4.7. Network and Customer Management of VPNs

4.7.1. Network and Customer Management

Network and customer management systems responsible for managing VPN networks have several challenges depending on the type of VPN network or networks they are required to manage. For any type of provider-provisioned VPN it is useful to have one place where the VPN can be viewed and optionally managed as a whole. The NMS may therefore be a place where the collective instances of a VPN are brought together into a cohesive picture to form a VPN. To
Top   ToC   RFC4110 - Page 64
   be more precise, the instances of a VPN on their own do not form the
   VPN; rather, the collection of disparate VPN sites together forms the
   VPN.  This is important because VPNs are typically configured at the
   edges of the network (i.e., PEs) either through manual configuration
   or auto-configuration.  This results in no state information being
   kept in within the "core" of the network.  Sometimes little or no
   information about other PEs is configured at any particular PE.
---
> [Work to do]:
a - Turn the paragraph in the VPN management text that begins "Network and customer management systems" into a short bulleted list that keeps its main facts.
b - Translate this sentence from the VPN management text into Spanish: "For any type of provider-provisioned VPN it is useful to have one place where the VPN can be viewed and optionally managed as a whole."
You won't need the items for any of this.

> [Stored data entries]:
---
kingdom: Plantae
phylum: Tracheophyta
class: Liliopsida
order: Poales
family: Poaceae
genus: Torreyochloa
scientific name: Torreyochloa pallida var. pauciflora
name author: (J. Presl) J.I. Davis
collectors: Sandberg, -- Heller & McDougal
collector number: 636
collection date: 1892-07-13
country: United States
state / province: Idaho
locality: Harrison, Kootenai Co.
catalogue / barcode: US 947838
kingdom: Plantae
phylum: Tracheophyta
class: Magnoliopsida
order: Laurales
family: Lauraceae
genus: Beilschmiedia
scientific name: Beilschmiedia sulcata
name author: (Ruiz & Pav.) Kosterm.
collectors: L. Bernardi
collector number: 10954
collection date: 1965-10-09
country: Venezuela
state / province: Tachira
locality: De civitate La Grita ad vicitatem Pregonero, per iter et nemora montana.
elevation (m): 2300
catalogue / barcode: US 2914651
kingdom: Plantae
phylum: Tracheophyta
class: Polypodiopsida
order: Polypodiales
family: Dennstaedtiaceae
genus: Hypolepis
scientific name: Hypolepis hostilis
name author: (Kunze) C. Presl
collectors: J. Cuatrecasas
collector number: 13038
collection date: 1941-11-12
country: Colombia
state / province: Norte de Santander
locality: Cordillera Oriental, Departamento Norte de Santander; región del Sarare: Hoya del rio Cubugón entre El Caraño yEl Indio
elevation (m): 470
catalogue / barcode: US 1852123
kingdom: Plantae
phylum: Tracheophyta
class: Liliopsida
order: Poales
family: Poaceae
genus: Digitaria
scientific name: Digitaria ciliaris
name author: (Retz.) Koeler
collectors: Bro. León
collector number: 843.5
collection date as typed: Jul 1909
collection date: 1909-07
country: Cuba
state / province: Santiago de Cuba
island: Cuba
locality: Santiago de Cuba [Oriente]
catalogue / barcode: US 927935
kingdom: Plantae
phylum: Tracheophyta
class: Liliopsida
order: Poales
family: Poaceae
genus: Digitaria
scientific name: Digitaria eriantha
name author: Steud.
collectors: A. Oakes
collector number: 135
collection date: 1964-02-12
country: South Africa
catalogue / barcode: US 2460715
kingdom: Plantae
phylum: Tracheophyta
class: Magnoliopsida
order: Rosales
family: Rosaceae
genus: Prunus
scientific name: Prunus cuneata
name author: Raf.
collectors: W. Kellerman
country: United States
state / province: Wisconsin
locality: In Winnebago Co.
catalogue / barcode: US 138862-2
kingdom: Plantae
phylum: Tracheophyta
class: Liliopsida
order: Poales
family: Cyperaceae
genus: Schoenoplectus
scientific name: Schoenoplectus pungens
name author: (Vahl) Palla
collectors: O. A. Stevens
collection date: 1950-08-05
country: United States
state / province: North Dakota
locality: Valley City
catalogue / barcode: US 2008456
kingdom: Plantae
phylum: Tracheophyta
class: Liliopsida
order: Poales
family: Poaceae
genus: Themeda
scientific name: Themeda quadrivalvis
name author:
---
> [Answers to each task]:
a -
- Systems that manage VPN networks face different challenges depending on the type of VPN they must manage.
- For any provider-provisioned VPN, it helps to have one place where the whole VPN can be viewed and, if wanted, managed.
- The NMS can be that place, pulling the separate VPN instances together into one clear picture.
- A VPN is formed by its collection of separate sites, not by the instances on their own.
- VPNs are usually set up at the network's edges (the PEs), by hand or automatically.
- As a result, no state information is held in the network's core, and a given PE may have little or no information about other PEs.

b - Para cualquier tipo de VPN aprovisionada por el proveedor, resulta útil contar con un único lugar donde la VPN pueda verse y, opcionalmente, gestionarse en su conjunto.